= James Graaskamp =

James A. "Jim" Graaskamp (1933–1988) was an American professor and department chairman of real estate at the University of Wisconsin–Madison. He is credited with developing a multi-faceted ethics-based curriculum.

==Biography==
Born in Milwaukee, Wisconsin, in 1933, Graaskamp was the son of Arnold G. and Lillian (Haufe) Graaskamp. His grandfather, Garret William Graaskamp, was born in Sheboygan County, Wisconsin, and his grandmother, Lavina Risseeuw, was born in the Netherlands. At the age of 17, Graaskamp contracted polio and became a quadriplegic, forcing him to abandon a football scholarship to Harvard.

In 1955, he earned a BA in English in creative writing from Rollins College in Winter Park, Florida. He received an MBA in finance, with a specialization in security analysis, from Marquette University in Milwaukee in 1957. In 1964, he earned a PhD in urban land economics and risk management from the University of Wisconsin–Madison. He began teaching real estate at the University of Wisconsin in 1964 and continued until his death in 1988 at the age of 54, at which time he was chair of the department. He was survived by his long-time companion, Jean Davis. Graaskamp, in almost every school year, hired students to live with him at his home on Breese Terrace, the university's football stadium, to assist with his personal care and travel with him on trips, including Alaska, Hawaii and Europe.

==Advocator on real estate==
He thought that commercial properties offering higher tax yields and lower service demands created unnecessary barriers to building housing for the less well-off. In the 1970s, he began to advocate for an ethic in real estate proceedings, thinking that development has nearly irreversible impacts on the land. Graaskamp advocates an approach in his book, A Guide to Feasibility Analysis. During the savings and loan collapse of the 1990s, Graaskamp's concerns were widely seen as vindicated.

In 1982, James Graaskamp was named a trustee of the Urban Land Institute (ULI), a nonprofit education and research institute. In 2004, James Graaskamp was one of ten "real estate legends" profiled in a book published by ULI, Leadership Legacies. The ULI's textbook "Real Estate Development", fifth edition, is dedicated to Graaskamp.

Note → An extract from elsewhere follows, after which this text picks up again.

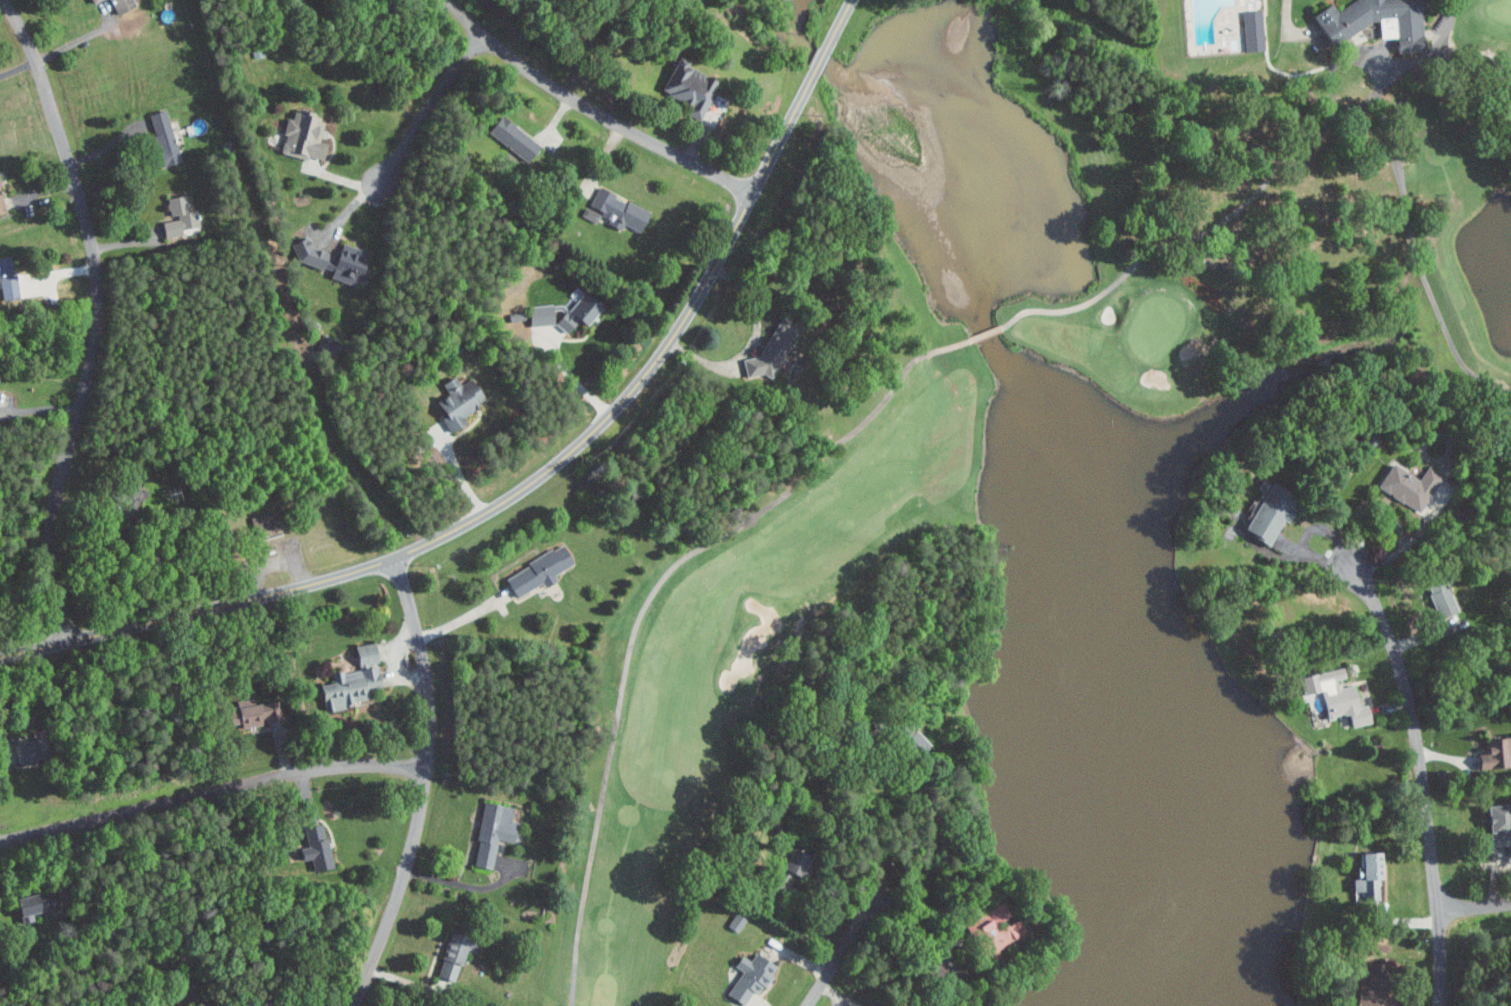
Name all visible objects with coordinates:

In April 2007, the University of Wisconsin Center for Real Estate was officially renamed the James A. Graaskamp Center for Real Estate as part of a alumni-led fundraising campaign. The James Graaskamp Landmark Research Collection at the University of Wisconsin was made public on October 25, 2007. It contains over 165 consulting reports from Landmark completed between the late 1960s and the early 1990s. There are appraisals, market and feasibility studies.

On October 15, 1989, the city of Madison established James A. Graaskamp Park to honor the legacy of James Graaskamp. It was the first accessible playground in Wisconsin. The park is privately owned by the Madison Development Corporation, a workforce housing provider. In August 2020, Madison Development Corporation (MDC), a nonprofit housing developer in Madison, dedicated "The Graaskamp Apartments" to Professor James A. Graaskamp. It has an exercise room, a leasing office, a board room and underground parking.